Right now UI changes and the move native apps is causing a lot of user frustration. Normally, I would be confident that after a few releases/patches to address user concerns, usability and functionality would improve.
My biggest worry is that the big three; MS, Google Apple and possibly Mozilla are being indifferent (maybe antagonistic) to 3rd party password managers. Apart from the current UI issues there seems to be a constant stream of new issues as result of an OS/browser updates. The big three have a long term strategy of locking the users into one ecosystem. Making 3rd party password apps ineffective helps achieve that strategy.
Till now I have thought there would be attempts to make auto filling of username and password harder, but 3rd party apps would always find a a workaround. The down side would be that apps like Bitwarden would be blamed for poor a user experience that is beyond the developers control, but most users would understand this.
Hey there! Regarding UI/Native apps, let us know if you have any specific feedback! The browser extension allows you to choose your preferred copy and autofill suggestion behavior in the settings menu and we’re still collecting feedback on the new design.
On the passkey side, standards are still in development, re: Fido Alliance, which when finalized will help ensure data portability, and promote consistency.
Passkeys are the wild west. Bitwarden does its part nearly 100% flawlessly all the time, in my experience.
The problems occur with the individual websites and the degree to which they have implemented passkeys correctly. Some are 100% meaning the user can see them, delete them, create multiples and name them, etc. The lousy ones (and I’ve experienced a number of them) only do enough to be able to say “We support passkeys!” when in reality they don’t fully support them. One in particular which annoys the crap out of me (I won’t name it) lets you create a single passkey. If you lose the device or delete the passkey on the user end, the website end has no idea and doesn’t give you the option to delete it on their end to sync up.

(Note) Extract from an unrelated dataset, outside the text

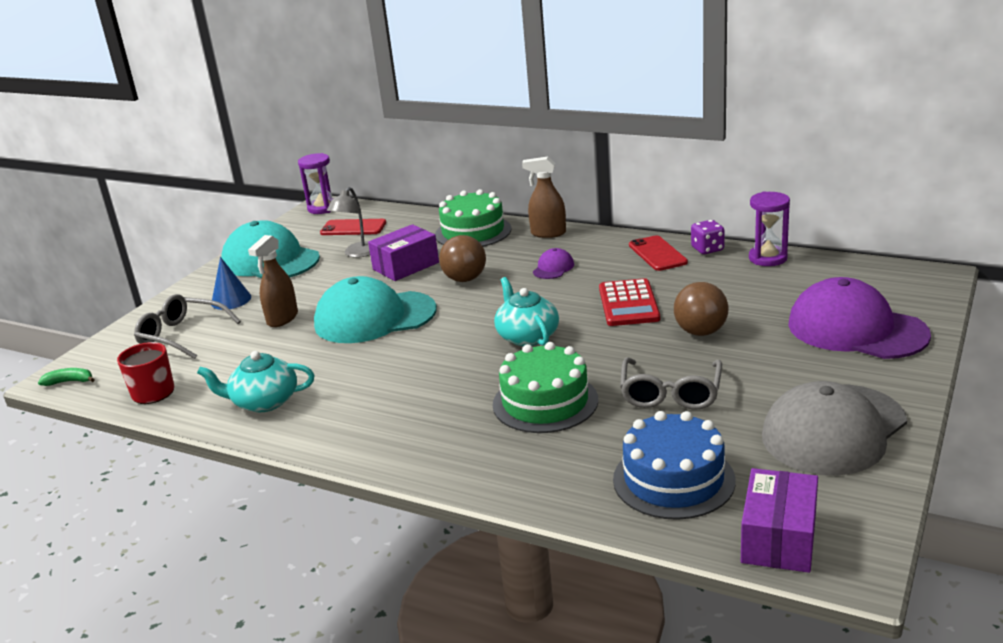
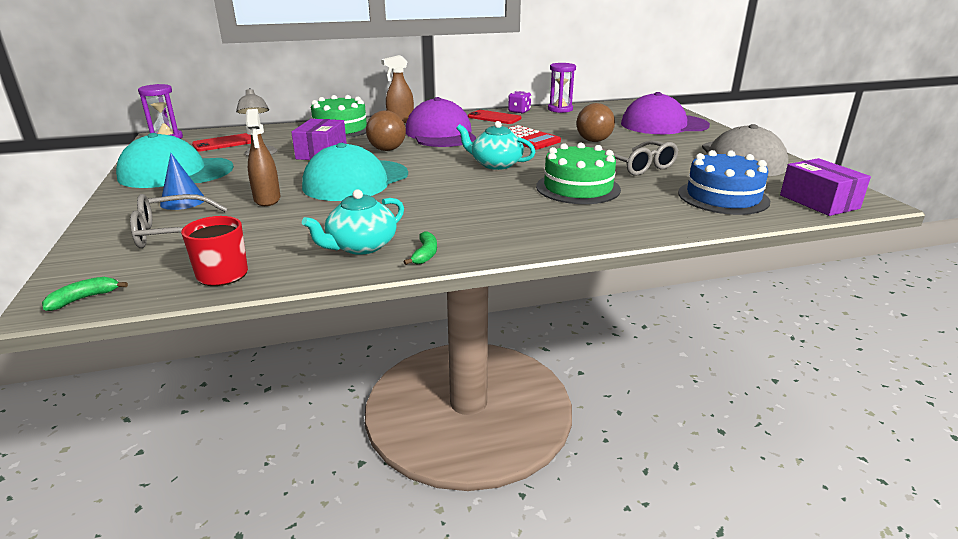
camera: 45 degrees left, 0 degrees up
(290, 431) = (425, 254): none -> green banana
(553, 268) = (440, 134): purple cap -> purple cap, size x2.34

So passkeys are great when they work, but Bitwarden’s implementation is nearly perfect, in my experience.
I think you’ve overreacted. First of all, they are working on standards that allow people to transfer passkeys from one password manager to another.

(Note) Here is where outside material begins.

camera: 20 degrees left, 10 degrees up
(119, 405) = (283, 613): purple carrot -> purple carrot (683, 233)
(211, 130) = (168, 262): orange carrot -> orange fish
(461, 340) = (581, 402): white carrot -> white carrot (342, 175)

Secondly, I already use multiple password managers not necessarily tied to an OS, without any problems, so I don’t see doing so with passkeys will be any worse in the long run.
Regarding iOS and Windows, I like the way that iOS handles passkeys from multiple password managers in a more centralised manner compared to Windows. On iOS, you can choose up to three password managers to use. When a site wants a passkey, you see a number of eligible passkeys from the various password managers in the one place. You choose one and follow the prompts from there on. Similary for paswords. In Windows, if you have three password managers you’ll see up to three prompts asking you to autofill a password one on top of the other, and possibly on top of the login button. For passkeys, you have to choose a passkey from the extension, or continue on to a browser supported passkey (e.g. in Google chrome), or continue onto a Windows Hello password, or continue to a 3rd party device. This doesn’t always work, e.g. if you have a Google Password Manager and Windows Hello passkey for a particular site, the Google one may not be available to choose.
Microsoft are working to integrate passkeys from 3rd party password mangers into Windows Hello, so hopefully managing and using passkeys on multiple password managers on Windows becomes much easier. Not sure if this will also apply for passwords. They’re also working on storing passkeys in the cloud like iOS and Bitwarden.
Also, Google just enabled using Google Password Manager stored passkeys on iOS.
Regarding people not being aware that they are using passkeys, you’re right about that one. For example, when you login to Microsoft, it says something like “Use face, fingerprint or PIN to log in”. However I read an article where Microsoft said that people are more likely to set up passkeys if they see this rather than something like “Lgin with passkey”.